1971, biblioteca privata in un appartamento parigino. L’ospite è seduto, rilassato e con le gambe incrociate, su una poltrona. Impassibile, forse per la sua avversione alle interviste. Il padrone di casa, l’intervistato, 48 ore prima ha ricevuto il premio Nobel per la letteratura. I due parlano di letteratura con una certa competenza: il primo è nel punto più alto della sua carriera narrativa grazie al successo mondiale di Cent’anni di solitudine, l’altro è stato appena premiato per la sua poetica. Un Nobel quasi “condiviso”, quello tra Gabriel Garcìa Màrquez e Pablo Neruda, con una distanza di appena undici anni.

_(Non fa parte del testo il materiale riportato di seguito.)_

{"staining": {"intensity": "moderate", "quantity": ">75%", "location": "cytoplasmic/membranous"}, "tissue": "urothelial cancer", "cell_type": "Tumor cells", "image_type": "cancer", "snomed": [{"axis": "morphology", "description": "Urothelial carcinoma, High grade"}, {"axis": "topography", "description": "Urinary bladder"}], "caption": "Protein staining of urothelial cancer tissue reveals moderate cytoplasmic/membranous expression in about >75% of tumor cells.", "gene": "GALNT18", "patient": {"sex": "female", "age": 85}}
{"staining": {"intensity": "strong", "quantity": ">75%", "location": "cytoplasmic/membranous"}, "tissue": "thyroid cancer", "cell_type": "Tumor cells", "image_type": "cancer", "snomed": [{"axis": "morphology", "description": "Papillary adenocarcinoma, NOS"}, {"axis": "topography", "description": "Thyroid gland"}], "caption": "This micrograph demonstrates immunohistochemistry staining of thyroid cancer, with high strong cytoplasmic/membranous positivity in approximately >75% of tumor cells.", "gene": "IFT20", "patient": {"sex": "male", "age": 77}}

In questo straordinario filmato, Gabo e Neruda parlano del raccontare in versi le storie delle persone e del fare una narrazione poetica con il romanzo. E poi Mallarmé, Omero, Dante, la distanza dalla “realtà viva” dei poeti e romanzieri. In quello straordinario 1971, García Márquez viveva a Barcellona e stava lavorando al capolavoro L’autunno del patriarca, uscito nel 1975. A Neruda disse che era felice per il premio che aveva ricevuto e sperava che il cileno avrebbe provato le stesse emozioni quando a essere riconosciuto dall’Accademia svedese sarebbe stato lui. Un peccato che quando lo scrittore colombiano ricevette il Nobel nel 1982, Neruda era morto da nove anni. “Il meglio della conversazione è avvenuto nel momento in cui siamo stati soli, senza tutti quei giornalisti, i microfoni e le telecamere” disse un più rilassato Gabo a fine intervista. Del resto gli argomenti della conversazione “li avevamo già finiti, non ci siamo lasciati niente per l’intervista”. Scherzando, lo scrittore disse al poeta di “non sapere dove porteremo questa conversazione, perché è assolutamente falsa e fatta per la televisione, giusto?”